------ TEXT ------
The ACFS, specifically designed for high-performance distributed AI and GPU server networking, represents a significant leap in networking capabilities. Enfabrica’s first chip, codenamed Millennium, achieves an unprecedented 8 terabits per second of bandwidth, compared to the current standard of 400 gigabits per second. This innovation addresses the critical issue of compute flops scaling faster than data movement capabilities, which has led to inefficiencies in model performance and hardware utilization. Sankar explains that the current system architectures, which were originally designed for traditional compute, are not optimized for the demands of modern AI workloads, leading to inefficiencies and bottlenecks.
------
**SHORT PROBLEM**
Carry on the passage about Enfabrica's ACFS networking chip from the point where it stops.
------ DATASET CONTENT ------
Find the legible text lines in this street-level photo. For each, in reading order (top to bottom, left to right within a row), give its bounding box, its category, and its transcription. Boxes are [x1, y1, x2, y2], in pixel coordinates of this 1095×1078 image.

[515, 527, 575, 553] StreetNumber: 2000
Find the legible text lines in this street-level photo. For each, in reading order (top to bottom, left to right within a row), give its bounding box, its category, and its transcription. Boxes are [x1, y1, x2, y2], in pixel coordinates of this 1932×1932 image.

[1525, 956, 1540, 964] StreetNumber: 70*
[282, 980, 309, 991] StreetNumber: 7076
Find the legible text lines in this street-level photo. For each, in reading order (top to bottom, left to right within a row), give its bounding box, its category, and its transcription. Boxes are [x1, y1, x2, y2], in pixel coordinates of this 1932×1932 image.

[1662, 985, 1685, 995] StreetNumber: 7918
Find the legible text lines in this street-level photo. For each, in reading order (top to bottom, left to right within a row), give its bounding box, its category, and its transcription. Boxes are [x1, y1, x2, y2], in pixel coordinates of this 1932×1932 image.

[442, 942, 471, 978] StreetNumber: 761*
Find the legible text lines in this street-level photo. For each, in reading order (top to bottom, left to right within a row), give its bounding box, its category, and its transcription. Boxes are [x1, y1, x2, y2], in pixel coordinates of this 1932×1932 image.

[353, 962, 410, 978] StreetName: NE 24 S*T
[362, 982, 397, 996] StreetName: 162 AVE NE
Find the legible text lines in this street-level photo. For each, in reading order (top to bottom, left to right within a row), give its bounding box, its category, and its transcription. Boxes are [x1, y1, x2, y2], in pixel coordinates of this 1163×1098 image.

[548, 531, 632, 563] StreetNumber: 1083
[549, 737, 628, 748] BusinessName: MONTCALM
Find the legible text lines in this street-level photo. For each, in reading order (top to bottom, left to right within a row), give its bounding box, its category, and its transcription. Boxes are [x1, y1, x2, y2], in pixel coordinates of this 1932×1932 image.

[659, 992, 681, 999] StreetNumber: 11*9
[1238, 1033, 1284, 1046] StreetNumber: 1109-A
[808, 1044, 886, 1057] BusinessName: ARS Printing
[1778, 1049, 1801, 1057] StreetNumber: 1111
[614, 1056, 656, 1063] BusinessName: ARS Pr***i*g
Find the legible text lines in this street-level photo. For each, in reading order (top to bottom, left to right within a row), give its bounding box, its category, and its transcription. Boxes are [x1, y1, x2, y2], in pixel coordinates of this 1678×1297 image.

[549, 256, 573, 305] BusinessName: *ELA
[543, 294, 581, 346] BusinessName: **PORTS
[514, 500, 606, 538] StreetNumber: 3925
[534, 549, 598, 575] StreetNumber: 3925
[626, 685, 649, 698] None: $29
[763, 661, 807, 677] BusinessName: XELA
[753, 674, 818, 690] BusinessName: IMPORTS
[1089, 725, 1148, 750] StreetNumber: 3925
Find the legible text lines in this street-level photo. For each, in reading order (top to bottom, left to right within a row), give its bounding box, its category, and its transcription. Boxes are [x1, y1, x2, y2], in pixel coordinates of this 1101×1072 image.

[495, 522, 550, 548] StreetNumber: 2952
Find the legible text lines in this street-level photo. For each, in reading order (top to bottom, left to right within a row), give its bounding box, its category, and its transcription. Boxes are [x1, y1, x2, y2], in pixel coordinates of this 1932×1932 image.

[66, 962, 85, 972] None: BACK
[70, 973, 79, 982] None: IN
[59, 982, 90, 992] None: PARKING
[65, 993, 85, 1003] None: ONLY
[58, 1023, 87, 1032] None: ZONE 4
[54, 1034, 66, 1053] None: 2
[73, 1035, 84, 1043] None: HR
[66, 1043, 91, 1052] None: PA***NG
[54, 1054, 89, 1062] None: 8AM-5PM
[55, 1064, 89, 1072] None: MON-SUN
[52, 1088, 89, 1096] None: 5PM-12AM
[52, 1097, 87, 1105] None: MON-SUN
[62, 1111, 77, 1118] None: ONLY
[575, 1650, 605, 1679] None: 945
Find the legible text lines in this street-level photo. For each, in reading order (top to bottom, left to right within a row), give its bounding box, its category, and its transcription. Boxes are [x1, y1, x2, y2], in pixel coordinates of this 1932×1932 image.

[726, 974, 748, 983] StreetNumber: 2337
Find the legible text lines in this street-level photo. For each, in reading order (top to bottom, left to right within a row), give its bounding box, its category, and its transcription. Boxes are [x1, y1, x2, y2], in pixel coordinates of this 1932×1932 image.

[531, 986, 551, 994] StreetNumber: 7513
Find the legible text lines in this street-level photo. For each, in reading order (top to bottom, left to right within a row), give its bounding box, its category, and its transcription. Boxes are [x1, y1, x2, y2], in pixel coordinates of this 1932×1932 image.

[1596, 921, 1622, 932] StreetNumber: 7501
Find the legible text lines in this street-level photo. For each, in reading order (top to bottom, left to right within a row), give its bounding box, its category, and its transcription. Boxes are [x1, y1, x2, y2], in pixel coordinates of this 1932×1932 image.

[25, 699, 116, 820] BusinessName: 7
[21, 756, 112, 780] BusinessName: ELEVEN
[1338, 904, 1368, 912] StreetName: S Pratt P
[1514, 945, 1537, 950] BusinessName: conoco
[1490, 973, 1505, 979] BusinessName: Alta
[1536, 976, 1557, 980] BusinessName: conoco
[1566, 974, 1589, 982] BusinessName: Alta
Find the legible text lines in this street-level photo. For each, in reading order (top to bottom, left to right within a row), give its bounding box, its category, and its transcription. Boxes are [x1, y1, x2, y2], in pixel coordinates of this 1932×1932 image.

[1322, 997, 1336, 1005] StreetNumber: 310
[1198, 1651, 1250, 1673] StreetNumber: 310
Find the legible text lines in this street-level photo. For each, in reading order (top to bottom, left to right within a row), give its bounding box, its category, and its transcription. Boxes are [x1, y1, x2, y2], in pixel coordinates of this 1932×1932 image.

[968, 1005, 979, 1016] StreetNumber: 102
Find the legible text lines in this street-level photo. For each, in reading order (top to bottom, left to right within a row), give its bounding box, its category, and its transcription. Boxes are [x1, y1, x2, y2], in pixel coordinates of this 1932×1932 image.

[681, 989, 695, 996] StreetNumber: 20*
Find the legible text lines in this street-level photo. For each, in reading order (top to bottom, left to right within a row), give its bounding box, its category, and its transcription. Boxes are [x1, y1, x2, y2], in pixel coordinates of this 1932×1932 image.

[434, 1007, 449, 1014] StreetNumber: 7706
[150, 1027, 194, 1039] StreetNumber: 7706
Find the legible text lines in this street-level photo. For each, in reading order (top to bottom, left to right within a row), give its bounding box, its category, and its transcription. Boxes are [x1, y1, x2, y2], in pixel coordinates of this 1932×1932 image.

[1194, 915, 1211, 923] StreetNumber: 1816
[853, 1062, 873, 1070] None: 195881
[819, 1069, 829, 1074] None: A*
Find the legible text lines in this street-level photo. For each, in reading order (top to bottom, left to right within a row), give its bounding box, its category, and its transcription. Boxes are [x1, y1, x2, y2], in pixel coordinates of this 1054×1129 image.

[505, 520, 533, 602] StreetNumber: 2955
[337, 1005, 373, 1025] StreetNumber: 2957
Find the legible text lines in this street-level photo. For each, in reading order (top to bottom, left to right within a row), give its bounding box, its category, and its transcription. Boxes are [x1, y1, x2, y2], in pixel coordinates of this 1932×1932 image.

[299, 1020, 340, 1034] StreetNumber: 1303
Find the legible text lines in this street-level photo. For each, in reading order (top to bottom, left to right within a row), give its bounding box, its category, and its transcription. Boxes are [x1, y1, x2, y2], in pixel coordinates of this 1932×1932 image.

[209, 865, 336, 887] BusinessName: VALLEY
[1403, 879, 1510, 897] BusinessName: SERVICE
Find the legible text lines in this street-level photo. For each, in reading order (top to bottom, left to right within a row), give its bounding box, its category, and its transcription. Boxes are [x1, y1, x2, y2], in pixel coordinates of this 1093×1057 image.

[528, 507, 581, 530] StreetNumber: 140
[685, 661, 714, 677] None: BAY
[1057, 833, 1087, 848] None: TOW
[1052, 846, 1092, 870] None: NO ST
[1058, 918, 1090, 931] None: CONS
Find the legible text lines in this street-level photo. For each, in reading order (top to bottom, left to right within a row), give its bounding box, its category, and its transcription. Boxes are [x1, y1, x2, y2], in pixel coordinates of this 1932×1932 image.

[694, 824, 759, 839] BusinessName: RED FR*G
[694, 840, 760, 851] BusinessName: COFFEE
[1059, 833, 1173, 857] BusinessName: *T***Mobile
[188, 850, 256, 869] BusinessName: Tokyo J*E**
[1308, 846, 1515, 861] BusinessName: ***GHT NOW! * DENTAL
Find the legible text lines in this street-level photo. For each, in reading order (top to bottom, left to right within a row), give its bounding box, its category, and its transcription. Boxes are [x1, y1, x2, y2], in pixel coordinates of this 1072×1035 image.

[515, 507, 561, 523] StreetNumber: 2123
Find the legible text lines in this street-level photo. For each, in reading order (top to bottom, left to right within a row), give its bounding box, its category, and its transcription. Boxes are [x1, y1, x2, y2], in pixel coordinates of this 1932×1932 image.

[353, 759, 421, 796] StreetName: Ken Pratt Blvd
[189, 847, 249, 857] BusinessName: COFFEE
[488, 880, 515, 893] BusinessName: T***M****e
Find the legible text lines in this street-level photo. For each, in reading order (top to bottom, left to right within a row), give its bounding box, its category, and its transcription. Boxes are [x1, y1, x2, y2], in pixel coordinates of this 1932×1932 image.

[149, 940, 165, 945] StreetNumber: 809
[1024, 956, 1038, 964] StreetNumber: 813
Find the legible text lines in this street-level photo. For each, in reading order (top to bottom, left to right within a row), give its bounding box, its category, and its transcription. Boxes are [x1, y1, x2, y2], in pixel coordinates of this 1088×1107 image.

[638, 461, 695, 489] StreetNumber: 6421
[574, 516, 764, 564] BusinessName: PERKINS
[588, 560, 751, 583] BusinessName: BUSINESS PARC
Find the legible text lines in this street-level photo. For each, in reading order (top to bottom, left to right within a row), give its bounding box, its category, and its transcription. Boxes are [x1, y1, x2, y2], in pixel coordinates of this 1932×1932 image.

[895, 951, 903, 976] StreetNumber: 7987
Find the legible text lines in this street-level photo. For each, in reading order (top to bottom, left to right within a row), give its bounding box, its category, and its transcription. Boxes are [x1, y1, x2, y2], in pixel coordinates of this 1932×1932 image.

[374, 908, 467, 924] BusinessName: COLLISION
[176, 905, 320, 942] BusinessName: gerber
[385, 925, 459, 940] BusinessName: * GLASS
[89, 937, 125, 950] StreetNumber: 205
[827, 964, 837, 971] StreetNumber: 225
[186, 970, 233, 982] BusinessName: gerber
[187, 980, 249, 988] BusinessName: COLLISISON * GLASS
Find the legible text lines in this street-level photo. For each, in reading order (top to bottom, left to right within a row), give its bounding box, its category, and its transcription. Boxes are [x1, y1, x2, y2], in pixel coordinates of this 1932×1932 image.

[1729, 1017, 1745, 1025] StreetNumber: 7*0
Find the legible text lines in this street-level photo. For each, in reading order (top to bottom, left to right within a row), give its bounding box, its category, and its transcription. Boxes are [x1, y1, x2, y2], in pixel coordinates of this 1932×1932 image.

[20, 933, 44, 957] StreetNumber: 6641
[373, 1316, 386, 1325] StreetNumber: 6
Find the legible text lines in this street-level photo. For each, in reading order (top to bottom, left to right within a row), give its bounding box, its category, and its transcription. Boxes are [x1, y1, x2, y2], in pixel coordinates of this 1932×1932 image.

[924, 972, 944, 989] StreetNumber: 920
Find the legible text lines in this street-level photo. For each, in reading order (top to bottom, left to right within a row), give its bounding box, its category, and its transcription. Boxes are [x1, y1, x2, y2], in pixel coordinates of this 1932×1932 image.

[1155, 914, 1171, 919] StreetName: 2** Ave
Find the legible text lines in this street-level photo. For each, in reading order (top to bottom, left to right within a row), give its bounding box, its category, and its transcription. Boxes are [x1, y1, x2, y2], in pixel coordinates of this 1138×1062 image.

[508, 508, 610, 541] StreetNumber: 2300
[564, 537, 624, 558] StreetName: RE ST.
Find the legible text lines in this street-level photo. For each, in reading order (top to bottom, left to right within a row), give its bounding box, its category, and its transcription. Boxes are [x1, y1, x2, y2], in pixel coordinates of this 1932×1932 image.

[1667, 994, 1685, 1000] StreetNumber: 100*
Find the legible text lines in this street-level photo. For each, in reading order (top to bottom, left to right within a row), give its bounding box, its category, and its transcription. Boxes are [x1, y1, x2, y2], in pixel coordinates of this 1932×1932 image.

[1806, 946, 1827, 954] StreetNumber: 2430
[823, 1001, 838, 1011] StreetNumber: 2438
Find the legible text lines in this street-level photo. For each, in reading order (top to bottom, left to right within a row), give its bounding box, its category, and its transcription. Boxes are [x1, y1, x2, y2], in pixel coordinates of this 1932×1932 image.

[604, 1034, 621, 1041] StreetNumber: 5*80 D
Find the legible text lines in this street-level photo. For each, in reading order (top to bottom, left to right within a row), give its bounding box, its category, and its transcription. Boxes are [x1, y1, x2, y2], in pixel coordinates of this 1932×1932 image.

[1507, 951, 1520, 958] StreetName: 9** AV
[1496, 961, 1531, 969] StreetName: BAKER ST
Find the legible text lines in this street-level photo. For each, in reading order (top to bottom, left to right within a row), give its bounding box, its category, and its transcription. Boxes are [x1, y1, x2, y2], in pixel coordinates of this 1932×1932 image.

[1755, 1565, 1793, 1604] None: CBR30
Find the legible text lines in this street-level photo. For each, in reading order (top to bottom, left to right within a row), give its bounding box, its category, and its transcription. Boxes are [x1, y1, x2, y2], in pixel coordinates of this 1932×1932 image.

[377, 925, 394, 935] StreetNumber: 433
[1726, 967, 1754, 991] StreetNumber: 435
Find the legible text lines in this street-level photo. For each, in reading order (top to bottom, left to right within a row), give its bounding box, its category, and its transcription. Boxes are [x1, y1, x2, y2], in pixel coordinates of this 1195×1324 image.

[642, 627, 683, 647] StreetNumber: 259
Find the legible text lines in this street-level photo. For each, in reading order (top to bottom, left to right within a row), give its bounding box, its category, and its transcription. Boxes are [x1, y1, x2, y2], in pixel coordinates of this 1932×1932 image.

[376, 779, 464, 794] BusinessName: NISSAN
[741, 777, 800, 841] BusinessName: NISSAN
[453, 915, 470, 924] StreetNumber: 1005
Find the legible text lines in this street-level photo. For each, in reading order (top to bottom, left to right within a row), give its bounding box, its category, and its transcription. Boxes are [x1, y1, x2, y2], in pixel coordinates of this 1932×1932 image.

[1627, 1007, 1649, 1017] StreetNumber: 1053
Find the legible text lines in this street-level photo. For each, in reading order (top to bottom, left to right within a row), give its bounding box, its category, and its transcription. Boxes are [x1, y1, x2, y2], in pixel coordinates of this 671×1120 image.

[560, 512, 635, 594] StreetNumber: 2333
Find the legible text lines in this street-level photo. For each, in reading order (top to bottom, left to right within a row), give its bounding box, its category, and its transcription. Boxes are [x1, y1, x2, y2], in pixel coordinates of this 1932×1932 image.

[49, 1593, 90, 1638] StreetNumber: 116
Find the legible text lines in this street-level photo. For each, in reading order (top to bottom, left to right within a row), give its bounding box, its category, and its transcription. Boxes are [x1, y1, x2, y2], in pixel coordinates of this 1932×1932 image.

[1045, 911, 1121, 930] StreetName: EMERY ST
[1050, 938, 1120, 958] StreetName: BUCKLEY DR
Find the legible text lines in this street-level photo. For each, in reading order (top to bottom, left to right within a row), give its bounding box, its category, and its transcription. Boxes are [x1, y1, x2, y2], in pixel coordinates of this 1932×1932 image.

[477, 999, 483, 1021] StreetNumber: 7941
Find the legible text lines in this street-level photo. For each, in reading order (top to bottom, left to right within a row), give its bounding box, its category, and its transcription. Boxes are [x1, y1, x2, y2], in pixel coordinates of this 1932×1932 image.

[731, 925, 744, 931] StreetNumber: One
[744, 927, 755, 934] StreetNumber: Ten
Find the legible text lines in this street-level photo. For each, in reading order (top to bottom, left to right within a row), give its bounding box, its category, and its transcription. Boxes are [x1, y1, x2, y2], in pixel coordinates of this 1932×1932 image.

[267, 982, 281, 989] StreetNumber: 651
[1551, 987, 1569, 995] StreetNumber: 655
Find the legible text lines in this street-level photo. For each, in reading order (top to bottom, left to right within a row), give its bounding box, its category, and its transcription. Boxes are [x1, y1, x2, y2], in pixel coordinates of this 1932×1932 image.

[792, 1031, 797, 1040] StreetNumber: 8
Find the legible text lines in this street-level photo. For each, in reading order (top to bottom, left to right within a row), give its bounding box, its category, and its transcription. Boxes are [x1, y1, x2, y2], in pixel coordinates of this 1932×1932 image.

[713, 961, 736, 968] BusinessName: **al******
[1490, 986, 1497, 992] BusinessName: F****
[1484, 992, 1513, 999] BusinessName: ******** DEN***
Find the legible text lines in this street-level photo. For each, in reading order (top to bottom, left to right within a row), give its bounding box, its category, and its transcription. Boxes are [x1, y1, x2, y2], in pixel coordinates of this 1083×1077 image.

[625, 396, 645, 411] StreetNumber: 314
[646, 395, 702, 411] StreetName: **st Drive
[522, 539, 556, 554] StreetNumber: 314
------
**FINAL RESULT**
Sankar also discusses the historical context of computing models, contrasting the tightly coupled, low-latency communication of supercomputers with the distributed, high-tolerance networking of hyperscale cloud systems. Modern AI and machine learning systems require a hybrid approach that combines the performance of supercomputers with the scalability and resilience of cloud infrastructure. However, current solutions involve disparate communication networks that do not effectively interoperate, leading to imbalanced bandwidth and inefficiencies. Enfabrica aims to address these challenges by creating a unified networking fabric that can support both tightly coupled and distributed computing models, thereby improving overall system efficiency and scalability.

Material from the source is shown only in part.